### Fragmento del documento
◇ ◇ ◇
EDITORIAL

Deuda histórica de la justicia con las mujeres

Entre los más terribles flagelos que azotan a la sociedad guatemalteca se encuentra uno que con frecuencia ocurre lejos del ojo público, resguardado por silencios miedosos que terminan siendo cómplices o accesorios de trágicos desenlaces que invariablemente llegan. No pocas veces estas historias de fondo transcurren entre fotografías felices y convivencia aparentemente armoniosas. Para mayor agravante, cuando la muerte hace su aparición en estas dantescas secuencias el sistema judicial reacciona con lentitud, si es que acaso responde.

Para las mujeres víctimas de violencia no hay reclamos airados de la cúpula del Organismo Judicial por la tardanza de sus procesos. Es más, la dilación de juicios y la ineficiencia se suman a la sombra de impunidad que reviste a buena parte de estos casos. Basta ver lo ocurrido en el caso Cristina Siekavizza, de cuya desaparición se cumplieron 11 años este mes sin que exista una sentencia, debido a un alambique de favores, conexiones e inercias perjuiciosas.

Más de dos años y medio después del terrible hallazgo de los restos de la investigadora del Ministerio Público Luz María González, en una alcantarilla de la zona 2, comenzó el juicio contra su cónyuge, Jorge Rafael Zea Mejía, presunto victimario y contra quien obran más de 200 medios de prueba y testimonios acerca de agresiones previas y angustiosos relatos de momentos en los cuales ella pedía auxilio a gritos en su domicilio. Análisis de cámaras y triangulación del celular de la víctima en las horas posteriores a la fatal agresión apuntan al acusado, quien habría intentado incinerar los restos y luego habría optado por trasladarlos desde Mixco hasta donde fueron hallados, cerca del lugar de trabajo de ella, paradójicamente una unidad criminalística del MP.
◇ ◇ ◇
### Instrucciones
Reproduzca textualmente el pasaje del editorial que va desde "Deuda histórica de" hasta "que acaso responde.". Las líneas que aparecen a continuación no son necesarias.

Imágenes de posturas humanas con coordenadas
◇ ◇ ◇
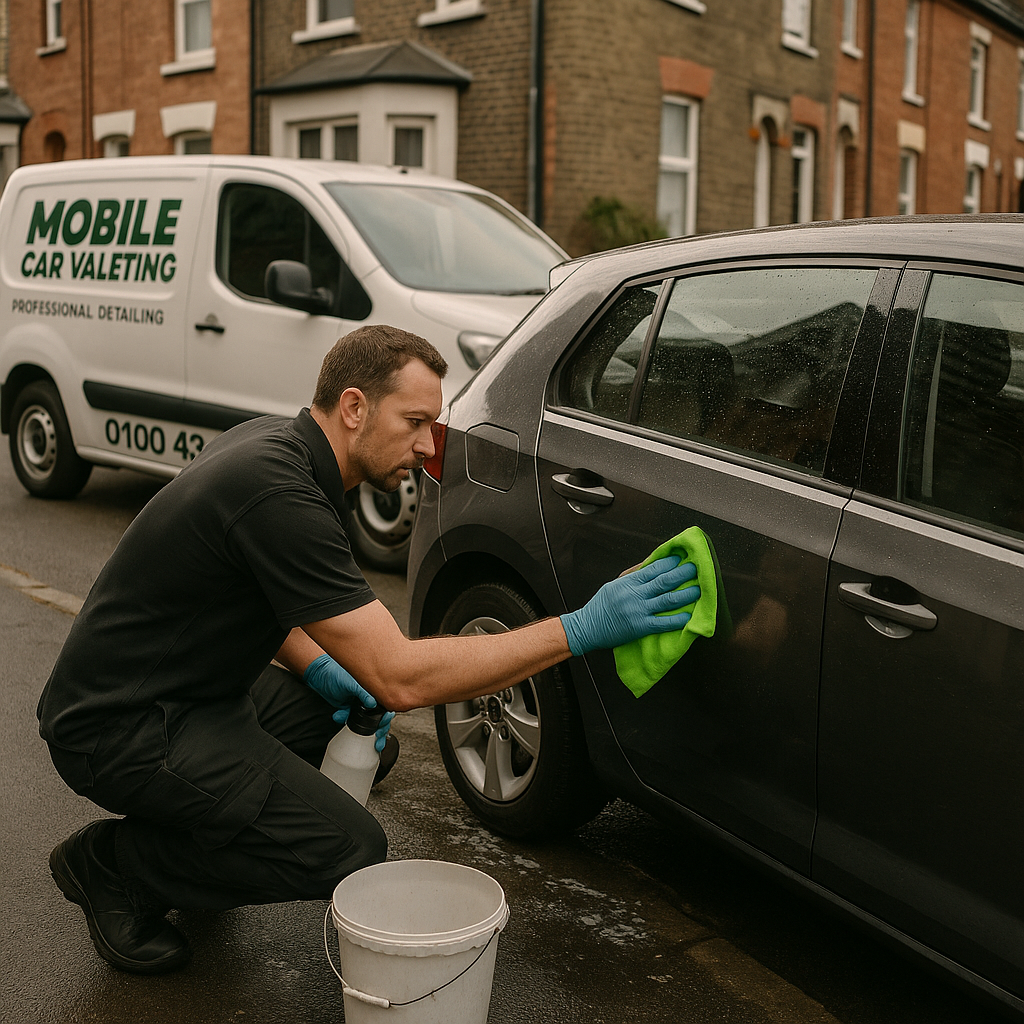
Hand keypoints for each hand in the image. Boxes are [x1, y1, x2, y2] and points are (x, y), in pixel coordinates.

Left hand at [302, 655, 394, 751]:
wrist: (319, 675)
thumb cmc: (336, 673)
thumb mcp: (350, 682)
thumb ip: (363, 693)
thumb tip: (373, 703)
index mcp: (373, 690)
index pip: (385, 706)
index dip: (385, 718)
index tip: (382, 727)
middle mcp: (368, 697)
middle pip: (378, 717)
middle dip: (379, 730)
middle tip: (377, 741)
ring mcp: (358, 704)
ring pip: (365, 721)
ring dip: (362, 730)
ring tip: (358, 735)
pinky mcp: (348, 708)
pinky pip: (350, 719)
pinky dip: (344, 720)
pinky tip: (338, 715)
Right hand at [560, 556, 700, 655]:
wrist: (587, 627)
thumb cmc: (601, 606)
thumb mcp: (614, 585)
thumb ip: (632, 576)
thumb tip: (649, 566)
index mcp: (628, 582)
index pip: (653, 569)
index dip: (669, 563)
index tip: (681, 559)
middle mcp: (635, 594)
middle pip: (663, 581)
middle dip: (681, 574)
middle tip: (695, 569)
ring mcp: (638, 611)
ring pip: (666, 599)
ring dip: (685, 594)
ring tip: (698, 590)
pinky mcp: (640, 627)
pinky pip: (662, 622)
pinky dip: (676, 619)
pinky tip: (688, 616)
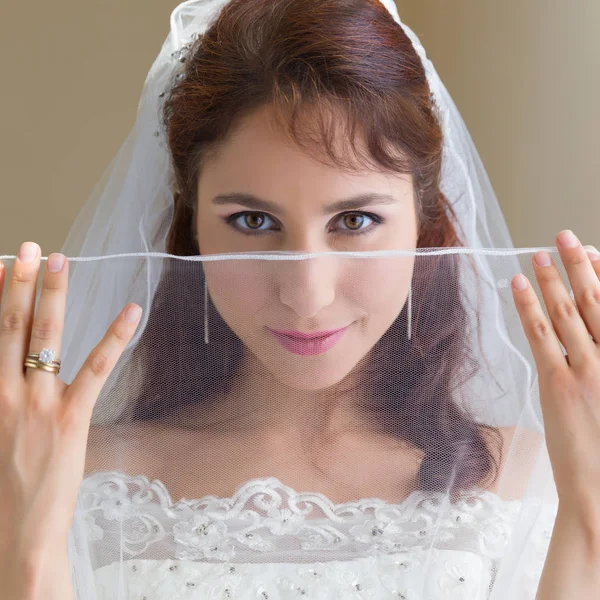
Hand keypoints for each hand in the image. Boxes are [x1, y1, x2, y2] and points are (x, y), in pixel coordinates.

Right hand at [0, 242, 141, 594]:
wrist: (16, 536)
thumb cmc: (4, 488)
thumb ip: (4, 400)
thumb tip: (13, 372)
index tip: (0, 268)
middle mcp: (3, 395)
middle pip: (8, 328)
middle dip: (16, 284)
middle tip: (26, 248)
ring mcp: (36, 405)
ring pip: (43, 338)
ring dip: (52, 296)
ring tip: (59, 259)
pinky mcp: (70, 419)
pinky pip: (95, 369)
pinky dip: (114, 337)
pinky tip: (131, 311)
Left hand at [511, 230, 599, 512]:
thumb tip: (591, 338)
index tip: (593, 253)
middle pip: (596, 300)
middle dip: (580, 264)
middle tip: (566, 235)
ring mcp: (587, 371)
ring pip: (567, 312)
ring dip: (552, 278)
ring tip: (540, 251)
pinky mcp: (557, 384)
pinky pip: (540, 335)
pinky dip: (528, 306)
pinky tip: (518, 284)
◇ ◇ ◇
### Respuesta
Deuda histórica de la justicia con las mujeres

Entre los más terribles flagelos que azotan a la sociedad guatemalteca se encuentra uno que con frecuencia ocurre lejos del ojo público, resguardado por silencios miedosos que terminan siendo cómplices o accesorios de trágicos desenlaces que invariablemente llegan. No pocas veces estas historias de fondo transcurren entre fotografías felices y convivencia aparentemente armoniosas. Para mayor agravante, cuando la muerte hace su aparición en estas dantescas secuencias el sistema judicial reacciona con lentitud, si es que acaso responde.